The webinar platform Livestorm needed to address a 60% drop-off rate on their free trial signup form. They used Clearbit Form Shortening to cut down seven fields to one — improving conversion rates by 50%. CEO Gilles Bertaux sums up: "Without Clearbit, we’d be missing out on leads every month."
When the revenue intelligence platform Gong implemented Clearbit Form Shortening, they saw a 70% lift in demo request form conversions. Getting automatically enriched data also enabled their team to instantly qualify leads coming in and provide self-serve demo-scheduling to fast-track the best leads, thanks to automation built with Chili Piper.
The lead qualification and self-schedule demo flow, illustrated above, kicks off from one field, an email address:
"We figured out how to instantly qualify and route a lead without sacrificing engagement.
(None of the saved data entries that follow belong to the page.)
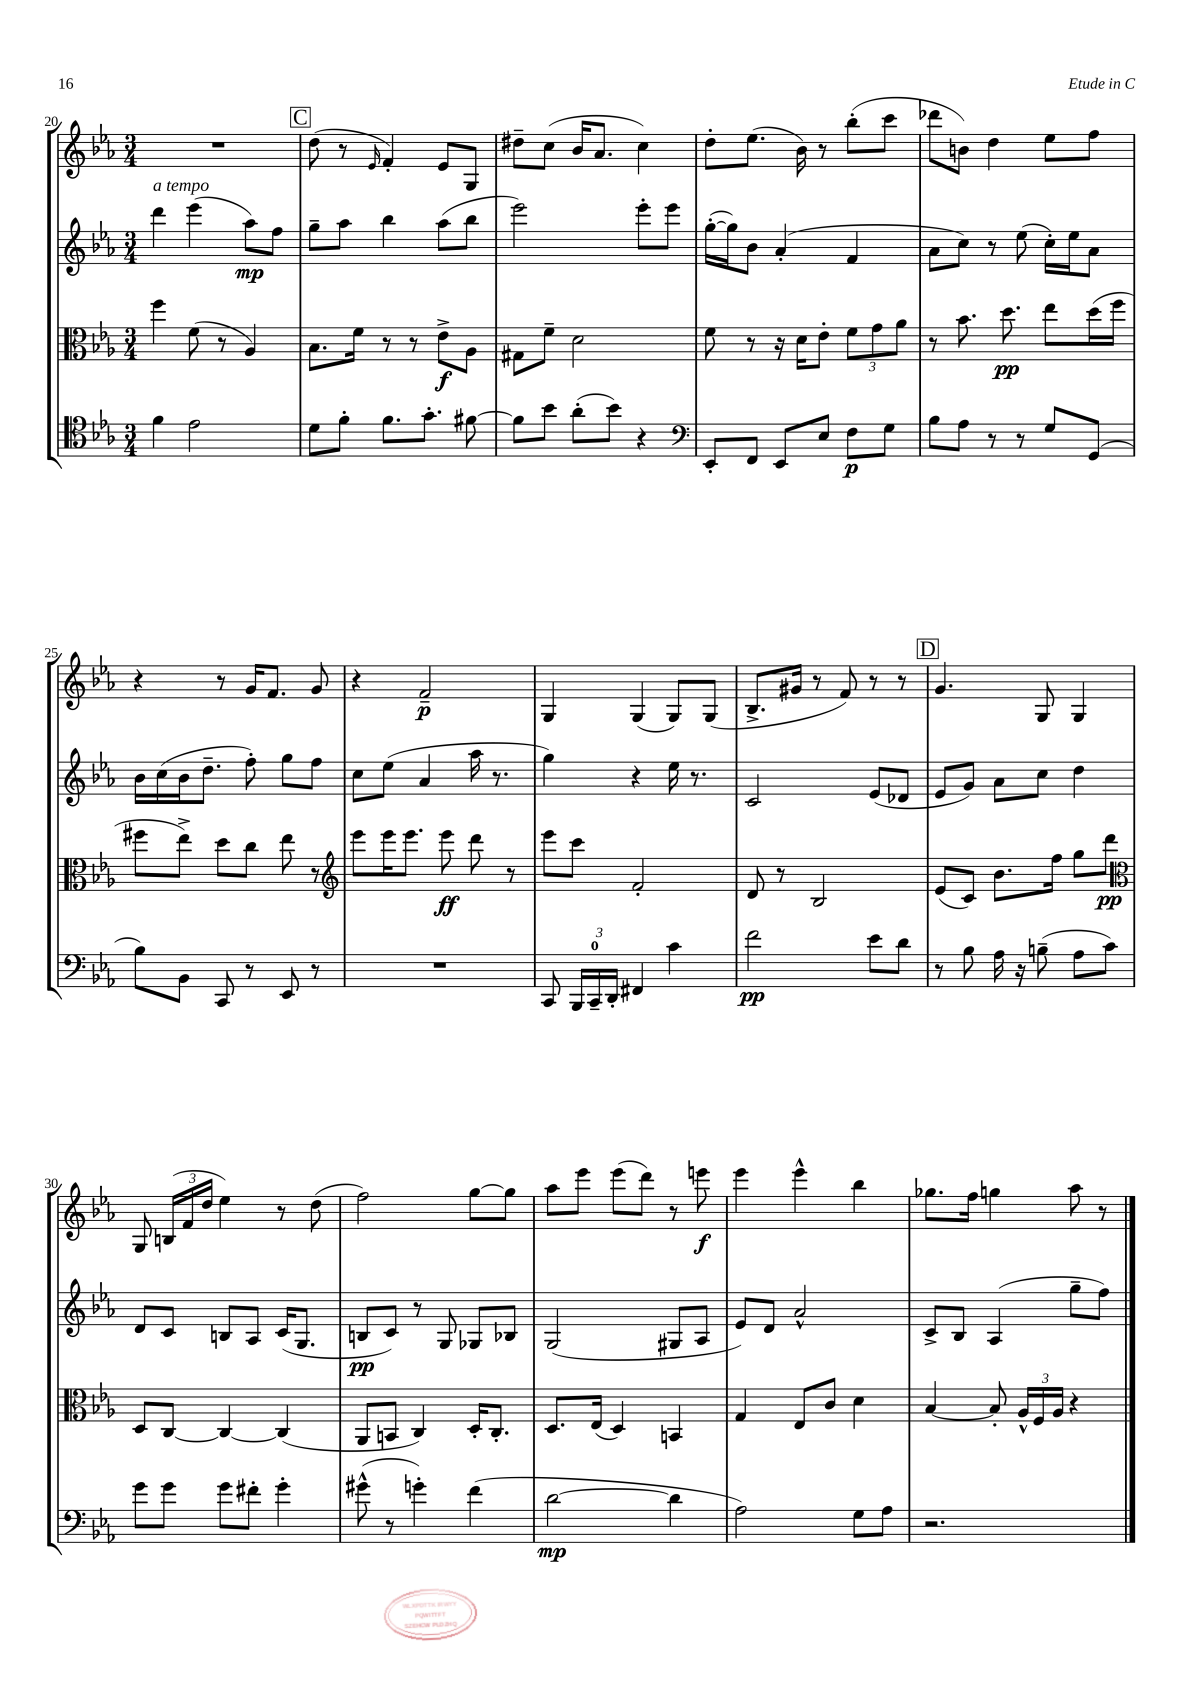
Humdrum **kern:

**kern	**dynam	**kern	**dynam	**kern	**dynam	**kern	**dynam
*part4	*part4	*part3	*part3	*part2	*part2	*part1	*part1
*staff4	*staff4	*staff3	*staff3	*staff2	*staff2	*staff1	*staff1
*clefC4	*	*clefC3	*	*clefG2	*	*clefG2	*
*k[b-e-a-]	*	*k[b-e-a-]	*	*k[b-e-a-]	*	*k[b-e-a-]	*
*M3/4	*	*M3/4	*	*M3/4	*	*M3/4	*
=20	=20	=20	=20	=20	=20	=20	=20
!	!	!	!	!LO:TX:a:i:t=a tempo	!	!	!
4f\	.	4ff\	.	4ddd\	.	2.r	.
2e-\	.	(8f\	.	(4eee-\	.	.	.
.	.	8r	.	.	.	.	.
.	.	4A-/)	.	8aa-\L)	mp	.	.
.	.	.	.	8ff\J	.	.	.
!!LO:REH:place=s1:t=C
=21	=21	=21	=21	=21	=21	=21	=21
8d\L	.	8.B-\L	.	8gg~\L	.	(8dd\	.
8f'\J	.	.	.	8aa-\J	.	8r	.
.	.	16f\Jk	.	.	.	.	.
.	.	.	.	.	.	16qqe-/	.
8.f\L	.	8r	.	4bb-\	.	4f'/)	.
.	.	8r	.	.	.	.	.
8.g'\J	.	.	.	.	.	.	.
.	.	8e-^\L	f	(8aa-\L	.	8e-/L	.
[8f#X\	.	8A-\J	.	8bb-\J	.	8G/J	.
=22	=22	=22	=22	=22	=22	=22	=22
8f#\L]	.	8G#X\L	.	2eee-\)	.	8dd#X~\L	.
8b-\J	.	8f~\J	.	.	.	(8cc\J	.
(8a-'\L	.	2d\	.	.	.	16b-/KL	.
.	.	.	.	.	.	8.a-/J	.
8b-\J)	.	.	.	.	.	.	.
4r	.	.	.	8eee-'\L	.	4cc\)	.
.	.	.	.	8eee-\J	.	.	.
=23	=23	=23	=23	=23	=23	=23	=23
*clefF4	*	*	*	*	*	*	*
8EE-'/L	.	8f\	.	([16gg'\LL	.	8dd'\L	.
.	.	.	.	16gg\J])	.	.	.
8FF/J	.	8r	.	8b-\J	.	(8.ee-\J	.
8EE-/L	.	16r	.	(4a-'/	.	.	.
.	.	16d\KL	.	.	.	16b-\)	.
8E-/J	.	8e-'\J	.	.	.	8r	.
8F\L	p	12f\L	.	4f/	.	(8bb-'\L	.
.	.	12g\	.	.	.	.	.
8G\J	.	.	.	.	.	8ccc\J	.
.	.	12a-\J	.	.	.	.	.
=24	=24	=24	=24	=24	=24	=24	=24
8B-\L	.	8r	.	8a-\L	.	8ddd-X\L	.
8A-\J	.	8.b-\	.	8cc\J)	.	8bn\J)	.
8r	.	.	.	8r	.	4dd\	.
.	.	8.dd\	pp	.	.	.	.
8r	.	.	.	(8ee-\	.	.	.
8G/L	.	8ee-\L	.	16cc'\LL)	.	8ee-\L	.
.	.	.	.	16ee-\J	.	.	.
(8GG/J	.	(16dd\L	.	8a-\J	.	8ff\J	.
.	.	16ff\JJ	.	.	.	.	.
!!LO:LB:g=z
=25	=25	=25	=25	=25	=25	=25	=25
8B-\L)	.	8ff#X\L	.	16b-\LL	.	4r	.
.	.	.	.	(16cc\	.	.	.
8BB-\J	.	8ee-^\J)	.	16b-\J	.	.	.
.	.	.	.	8.dd~\J	.	.	.
8CC/	.	8dd\L	.	.	.	8r	.
8r	.	8cc\J	.	8ff'\)	.	16g/KL	.
.	.	.	.	.	.	8.f/J	.
8EE-/	.	8ee-\	.	8gg\L	.	.	.
8r	.	8r	.	8ff\J	.	8g/	.
=26	=26	=26	=26	=26	=26	=26	=26
*	*	*clefG2	*	*	*	*	*
2.r	.	8eee-\L	.	8cc\L	.	4r	.
.	.	16eee-\K	.	(8ee-\J	.	.	.
.	.	8.eee-\J	.	.	.	.	.
.	.	.	.	4a-/	.	2f~/	p
.	.	8eee-\	ff	.	.	.	.
.	.	8ddd\	.	16aa-\	.	.	.
.	.	.	.	8.r	.	.	.
.	.	8r	.	.	.	.	.
=27	=27	=27	=27	=27	=27	=27	=27
8CC/	.	8eee-\L	.	4gg\)	.	4G/	.
24BBB-/LL	.	8ccc\J	.	.	.	.	.
24CC~/	.	.	.	.	.	.	.
24DD'/JJ	.	.	.	.	.	.	.
4FF#X/	.	2f'/	.	4r	.	(4G/	.
4c\	.	.	.	16ee-\	.	8G/L)	.
.	.	.	.	8.r	.	.	.
.	.	.	.	.	.	(8G/J	.
=28	=28	=28	=28	=28	=28	=28	=28
2f\	pp	8d/	.	2c/	.	8.B-^/L	.
.	.	8r	.	.	.	.	.
.	.	.	.	.	.	16g#X/Jk	.
.	.	2B-/	.	.	.	8r	.
.	.	.	.	.	.	8f/)	.
8e-\L	.	.	.	(8e-/L	.	8r	.
8d\J	.	.	.	8d-X/J	.	8r	.
!!LO:REH:place=s1:t=D
=29	=29	=29	=29	=29	=29	=29	=29
8r	.	(8e-/L	.	8e-/L	.	4.g/	.
8B-\	.	8c/J)	.	8g/J)	.	.	.
16A-\	.	8.b-\L	.	8a-\L	.	.	.
16r	.	.	.	.	.	.	.
(8Bn~\	.	.	.	8cc\J	.	8G/	.
.	.	16ff\Jk	.	.	.	.	.
8A-\L	.	8gg\L	.	4dd\	.	4G/	.
8c\J)	.	8ddd\J	pp	.	.	.	.
!!LO:LB:g=z
=30	=30	=30	=30	=30	=30	=30	=30
*	*	*clefC3	*	*	*	*	*
8g\L	.	8D/L	.	8d/L	.	8G/	.
8g\J	.	[8C/J	.	8c/J	.	(24Bn/LL	.
.	.	.	.	.	.	24f/	.
.	.	.	.	.	.	24dd/JJ	.
8g\L	.	4C/_	.	8Bn/L	.	4ee-\)	.
8f#X'\J	.	.	.	8A-/J	.	.	.
4g'\	.	(4C/]	.	(16c/KL	.	8r	.
.	.	.	.	8.G/J	.	.	.
.	.	.	.	.	.	(8dd\	.
=31	=31	=31	=31	=31	=31	=31	=31
(8g#X^^\	.	8AA-/L	.	8Bn/L	pp	2ff\)	.
8r	.	8BBn/J	.	8c/J)	.	.	.
4gn'\)	.	4C/)	.	8r	.	.	.
.	.	.	.	8G/	.	.	.
(4f\	.	16D'/KL	.	8G-X/L	.	[8gg\L	.
.	.	8.C'/J	.	.	.	.	.
.	.	.	.	8B-X/J	.	8gg\J]	.
=32	=32	=32	=32	=32	=32	=32	=32
[2d\	mp	8.D/L	.	(2G/	.	8aa-\L	.
.	.	.	.	.	.	8eee-\J	.
.	.	(16E-/Jk	.	.	.	.	.
.	.	4D/)	.	.	.	(8eee-\L	.
.	.	.	.	.	.	8ddd\J)	.
4d\]	.	4BBn/	.	8G#X/L	.	8r	.
.	.	.	.	8A-/J	.	8eeen\	f
=33	=33	=33	=33	=33	=33	=33	=33
2A-\)	.	4G/	.	8e-/L)	.	4eee-\	.
.	.	.	.	8d/J	.	.	.
.	.	8E-/L	.	2a-^^/	.	4eee-^^\	.
.	.	8c/J	.	.	.	.	.
8G\L	.	4d\	.	.	.	4bb-\	.
8A-\J	.	.	.	.	.	.	.
=34	=34	=34	=34	=34	=34	=34	=34
2.r	.	[4B-/	.	8c^/L	.	8.gg-X\L	.
.	.	.	.	8B-/J	.	.	.
.	.	.	.	.	.	16ff\Jk	.
.	.	8B-'/]	.	(4A-/	.	4ggn\	.
.	.	24A-^^/LL	.	.	.	.	.
.	.	24F/	.	.	.	.	.
.	.	24A-/JJ	.	.	.	.	.
.	.	4r	.	8gg~\L	.	8aa-\	.
.	.	.	.	8ff\J)	.	8r	.
==	==	==	==	==	==	==	==
*-	*-	*-	*-	*-	*-	*-	*-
This was a game changer," says Director of Marketing Automation Noa Farber.
One last thing: form shortening opens up the opportunity to collect more qualitative information — the kinds of questions you're itching to ask as a marketer, but often let go by the wayside because you don't want to jam in more fields.
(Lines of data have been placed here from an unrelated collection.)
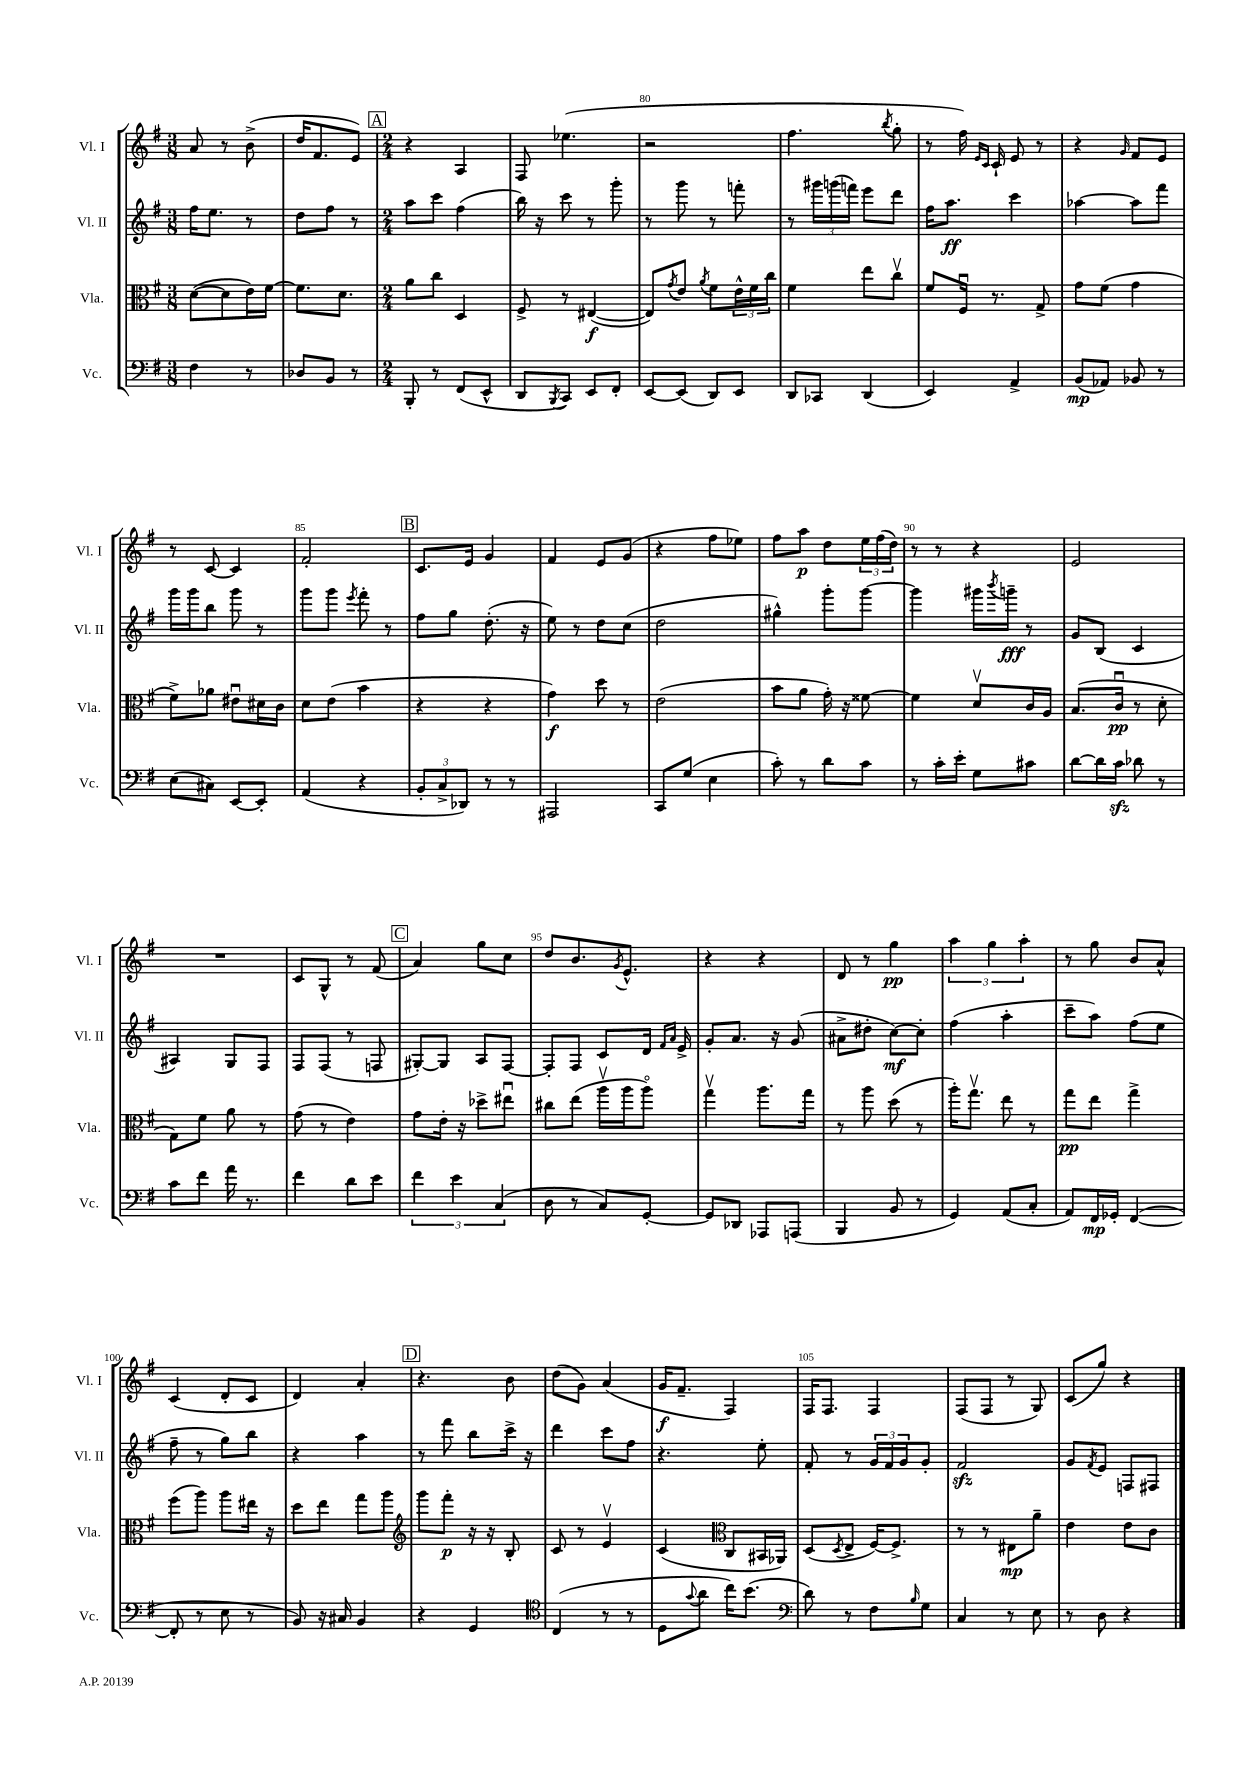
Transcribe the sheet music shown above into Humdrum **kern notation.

**kern	**kern	**kern	**kern
*staff4	*staff3	*staff2	*staff1
*clefF4	*clefC3	*clefG2	*clefG2
*k[f#]	*k[f#]	*k[f#]	*k[f#]
*M3/8	*M3/8	*M3/8	*M3/8
4F#\	([8d\L	16ff#\LK	8a/
.	.	8.ee\J	.
.	8d\]	.	8r
8r	16e\L)	8r	(8b^\
.	[16f#\JJ	.	.
=	=	=	=
8D-/L	8.f#\]L	8dd\L	16dd/LK
.	.	.	8.f#/
8BB/J	.	8ff#\J	.
.	8.d\J	.	.
8r	.	8r	8e/J)
=	=	=	=
*M2/4	*M2/4	*M2/4	*M2/4
8BBB'/	8a\L	8aa\L	4r
8r	8cc\J	8ccc\J	.
(8FF#/L	4D/	(4ff#\	4A/
8EE^^/J	.	.	.
=	=	=	=
8DD/L	8F#^/	16bb\)	8F#/
.	.	16r	.
8qBBB/	.	.	.
8CC/J)	8r	8ccc\	(4.ee-\
8EE/L	([4E#/	8r	.
8FF#'/J	.	8ggg'\	.
=	=	=	=
[8EE/L	8E#/]L)	8r	2r
.	8qg/	.	.
(8EE/]J	8e/J	8ggg\	.
.	8qa/	.	.
8DD/L)	8f#\L	8r	.
8EE/J	24e^^\L	8fff'\	.
.	24f#\	.	.
.	24cc\JJ	.	.
=	=	=	=
8DD/L	4f#\	8r	4.ff#\
8CC-/J	.	24ggg#\LL	.
.	.	(24ggg\	.
.	.	24fff\JJ)	.
(4DD/	8ee\L	8eee\L	.
.	.	.	8qbb/
.	8ccv\J	8ddd\J	8gg'\
=	=	=	=
4EE/)	8f#/L	16ff#\LK	8r
.	.	8.aa\J	.
.	16F#u/Jk	.	16ff#\)
.	.	.	16qqe/LL
.	.	.	16qqc/JJ
.	8.r	.	16c`/
4AA^/	.	4ccc\	8e/
.	8G^/	.	8r
=	=	=	=
(8BB/L	8g\L	[4aa-\	4r
8AA-/J)	(8f#\J	.	.
.	.	.	16qqg/
8BB-/	4g\	8aa-\]L	8f#/L
8r	.	8fff#\J	8e/J
=	=	=	=
(8E\L	8f#^\L)	16ggg\LL	8r
.	.	16ggg\J	.
8C#\J)	8a-\J	8bb\J	[8c/
[8EE/L	8e#u\L	8ggg\	4c/]
8EE'/]J	16d#\L	8r	.
.	16c\JJ	.	.
=	=	=	=
(4AA/	8d\L	8ggg\L	2f#'/
.	(8e\J	8ggg\J	.
.	.	8qeee/	.
4r	4b\	8fff#'\	.
.	.	8r	.
=	=	=	=
12BB'/L	4r	8ff#\L	8.c/L
12C^/	.	.	.
.	.	8gg\J	.
12DD-/J)	.	.	.
.	.	.	16e/Jk
8r	4r	(8.dd'\	4g/
8r	.	.	.
.	.	16r	.
=	=	=	=
2AAA#/	4g\)	8ee\)	4f#/
.	.	8r	.
.	8dd\	8dd\L	8e/L
.	8r	(8cc\J	(8g/J
=	=	=	=
8CC/L	(2e\	2dd\	4r
(8G/J	.	.	.
4E\	.	.	8ff#\L
.	.	.	8ee-\J)
=	=	=	=
8c'\)	8b\L	4gg#^^\)	8ff#\L
8r	8a\J	.	8aa\J
8d\L	16g'\)	8ggg'\L	8dd\L
.	16r	.	.
8c\J	[8f##\	[8ggg\J	24ee\L
.	.	.	(24ff#\
.	.	.	24dd\JJ)
=	=	=	=
8r	4f##\]	4ggg\]	8r
16c'\LL	.	.	8r
16e'\JJ	.	.	.
8G\L	8dv/L	16ggg#\LL	4r
.	.	8qbbb/	.
.	.	16ggg~\JJ	.
8c#\J	16c/L	8r	.
.	16A/JJ	.	.
=	=	=	=
[8d\L	(8.B/L	8g/L	2e/
16d\]L	.	(8B/J	.
16c\JJ	16cu/Jk	.	.
8d-\	8r	4c/	.
8r	8d'\	.	.
=	=	=	=
8c\L	8G\L)	4A#/)	2r
8f#\J	8f#\J	.	.
16a\	8a\	8G/L	.
8.r	.	.	.
.	8r	8F#/J	.
=	=	=	=
4f#\	(8g\	8F#/L	8c/L
.	8r	(8F#/J	8G^^/J
8d\L	4e\)	8r	8r
8e\J	.	8F/	(8f#/
=	=	=	=
6f#\	8g\L	[8G#'/L)	4a/)
.	16e'\Jk	8G#/]J	.
6e\	.	.	.
.	16r	.	.
.	8dd-^\L	8A/L	8gg\L
(6C/	.	.	.
.	8ee#u\J	[8F#/J	8cc\J
=	=	=	=
8D\	8cc#\L	8F#'/]L	8dd/L
8r	(8ee\J	8F#/J	8.b/
8C/L)	16aav\LL	8c/L	.
.	.	.	8qg/
.	16aa\J	.	8.e^^/J
[8GG'/J	8aao\J)	16d/Jk	.
.	.	16qqf#/LL	.
.	.	16qqa/JJ	.
.	.	16e^/	.
=	=	=	=
8GG/]L	4ggv\	8g'/L	4r
8DD-/J	.	8.a/J	.
8AAA-/L	8.aa\L	.	4r
.	.	16r	.
(8AAA/J	.	(8g/	.
.	16gg\Jk	.	.
=	=	=	=
4BBB/	8r	8a#^\L	8d/
.	8aa\	8dd#'\J	8r
8BB/	(8dd\	[8cc\L)	4gg\
8r	8r	8cc'\]J	.
=	=	=	=
4GG/)	16aa'\LK)	(4ff#\	6aa\
.	8.ggv\J	.	.
.	.	.	6gg\
(8AA/L	8ee\	4aa'\	.
.	.	.	6aa'\
8C'/J	8r	.	.
=	=	=	=
8AA/L)	8gg\L	8ccc~\L	8r
16FF#/L	8ee\J	8aa\J)	8gg\
16GG-'/JJ	.	.	.
([4FF#/	4gg^\	(8ff#\L	8b/L
.	.	8ee\J	8a^^/J
=	=	=	=
8FF#'/]	(8ff#\L	8ff#~\	(4c/
8r	8aa\J)	8r	.
8E\	8aa\L	8gg\L)	8d'/L
8r	16ee#\Jk	8bb\J	8c/J
.	16r	.	.
=	=	=	=
8BB/)	8dd\L	4r	4d/)
16r	8ee\J	.	.
16C#/	.	.	.
4BB/	8gg\L	4aa\	4a'/
.	8aa\J	.	.
=	=	=	=
*	*clefG2	*	*
4r	8ggg\L	8r	4.r
.	8fff#'\J	8fff#\	.
4GG/	16r	8bb\L	.
.	16r	.	.
.	8B'/	16ccc^\Jk	8b\
.	.	16r	.
=	=	=	=
*clefC4	*	*	*
(4C/	8c/	4ddd\	(8dd\L
.	8r	.	8g\J)
8r	4ev/	8ccc\L	(4a/
8r	.	8ff#\J	.
=	=	=	=
8D\L	(4c/	4.r	16g/LK
.	.	.	8.f#~/J
8qqg/	.	.	.
8a\J	.	.	.
*	*clefC3	*	*
16cc\LK)	8C/L	.	4F#/)
(8.b\J	.	.	.
.	16BB#/L	8ee'\	.
.	16AA-/JJ)	.	.
=	=	=	=
*clefF4	*	*	*
8d\)	(8D/L	8f#'/	16F#/LK
.	.	.	8.F#/J
.	8qD/	.	.
8r	8E^/J	8r	.
8F#\L	[16F#/LK)	24g/LL	4F#/
.	.	24f#/	.
.	8.F#^/]J	.	.
.	.	24g/J	.
16qqB/	.	.	.
8G\J	.	8g'/J	.
=	=	=	=
4C/	8r	2f#/	(8F#/L
.	8r	.	8F#/J
8r	8E#\L	.	8r
8E\	8a~\J	.	8G/)
=	=	=	=
8r	4e\	8g/L	(8c/L
.	.	8qf#/	.
8D\	.	8e/J	8gg/J)
4r	8e\L	8F/L	4r
.	8c\J	8F#/J	.
==	==	==	==
*-	*-	*-	*-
With shortened forms, you have more room to ask an engaging question to inform the sales process and marketing messaging while building a lead's confidence that they'll get what they need. For instance, a multi-product business can ask people what use-cases they're most interested in, an ad tech company can ask for an ad budget, or a booking company can ask for the type of event.
Here's an example from PayScale. The form on their demo request page for their compensation management software has just two required fields, making it easier for leads to answer the optional question about purchase timeline.
You can also reserve these questions for a post-submission questionnaire. Instead of sending leads to a traditional confirmation page after hitting submit — continue the conversation with an optional question or two aimed at understanding more about them. Since these take place after the initial form submission, you can take more risks to uncover important information to help deliver value to your lead.
We've seen this work on our signup process: when you sign up for a free Clearbit account, we have a quick question about which use-cases you're interested in using.
Approximately 70% of people complete the optional questionnaire — and people can still skip straight to the dashboard, so we're not postponing form friction for later in the experience.
These post-form submission questionnaires can work well, thanks to the psychological principle of commitment and behavioral consistency. If you can get someone to make a small commitment, like entering their email address on a form, there's a psychological impulse to act consistently with that commitment.
Clearbit Form Shortening removes the lead quantity versus quality tradeoff to deliver a win-win, grumble-free scenario for both businesses and buyers. Make forms better for everyone with a dash of real-time enrichment, dynamic fields, and thoughtful design.